▶ TASK DESCRIPTION: Return the lines exactly as they stand, from the first of the material through the line containing "magnification brightfield microscopy".

--- DATA EXTRACT Enclosed Below ---

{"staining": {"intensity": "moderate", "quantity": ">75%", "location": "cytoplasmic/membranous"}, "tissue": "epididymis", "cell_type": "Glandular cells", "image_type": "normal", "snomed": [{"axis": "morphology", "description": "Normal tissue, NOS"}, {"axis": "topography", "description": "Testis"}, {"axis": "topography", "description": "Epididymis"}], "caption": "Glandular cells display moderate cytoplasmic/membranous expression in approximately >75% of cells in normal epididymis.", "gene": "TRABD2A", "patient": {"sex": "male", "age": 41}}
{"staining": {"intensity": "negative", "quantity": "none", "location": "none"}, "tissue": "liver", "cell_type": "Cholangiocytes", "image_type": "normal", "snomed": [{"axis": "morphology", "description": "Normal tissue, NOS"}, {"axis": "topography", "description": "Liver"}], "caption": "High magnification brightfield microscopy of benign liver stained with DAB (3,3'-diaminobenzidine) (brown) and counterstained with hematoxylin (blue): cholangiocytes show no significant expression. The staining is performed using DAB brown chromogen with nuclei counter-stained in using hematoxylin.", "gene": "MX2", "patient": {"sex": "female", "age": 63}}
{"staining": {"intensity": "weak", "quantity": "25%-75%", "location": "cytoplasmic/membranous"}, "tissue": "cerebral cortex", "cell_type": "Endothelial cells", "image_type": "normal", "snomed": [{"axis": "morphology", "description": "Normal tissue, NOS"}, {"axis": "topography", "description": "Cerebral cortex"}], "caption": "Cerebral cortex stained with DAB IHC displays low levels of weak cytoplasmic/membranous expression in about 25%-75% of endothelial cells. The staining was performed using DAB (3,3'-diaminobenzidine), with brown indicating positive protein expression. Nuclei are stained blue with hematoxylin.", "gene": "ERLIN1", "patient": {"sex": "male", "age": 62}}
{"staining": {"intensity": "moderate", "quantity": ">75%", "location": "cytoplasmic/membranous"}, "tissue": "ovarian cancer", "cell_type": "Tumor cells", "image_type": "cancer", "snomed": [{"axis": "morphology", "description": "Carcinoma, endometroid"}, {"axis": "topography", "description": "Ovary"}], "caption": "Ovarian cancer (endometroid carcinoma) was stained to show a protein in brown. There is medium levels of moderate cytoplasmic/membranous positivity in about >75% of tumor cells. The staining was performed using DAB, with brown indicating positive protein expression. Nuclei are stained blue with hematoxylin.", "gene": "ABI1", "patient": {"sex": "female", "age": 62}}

--- End of Enclosed DATA EXTRACT ---

▶ FINISHED TASK:
{"staining": {"intensity": "moderate", "quantity": ">75%", "location": "cytoplasmic/membranous"}, "tissue": "epididymis", "cell_type": "Glandular cells", "image_type": "normal", "snomed": [{"axis": "morphology", "description": "Normal tissue, NOS"}, {"axis": "topography", "description": "Testis"}, {"axis": "topography", "description": "Epididymis"}], "caption": "Glandular cells display moderate cytoplasmic/membranous expression in approximately >75% of cells in normal epididymis.", "gene": "TRABD2A", "patient": {"sex": "male", "age": 41}}
{"staining": {"intensity": "negative", "quantity": "none", "location": "none"}, "tissue": "liver", "cell_type": "Cholangiocytes", "image_type": "normal", "snomed": [{"axis": "morphology", "description": "Normal tissue, NOS"}, {"axis": "topography", "description": "Liver"}], "caption": "High magnification brightfield microscopy of benign liver stained with DAB (3,3'-diaminobenzidine) (brown) and counterstained with hematoxylin (blue): cholangiocytes show no significant expression. The staining is performed using DAB brown chromogen with nuclei counter-stained in using hematoxylin.", "gene": "MX2", "patient": {"sex": "female", "age": 63}}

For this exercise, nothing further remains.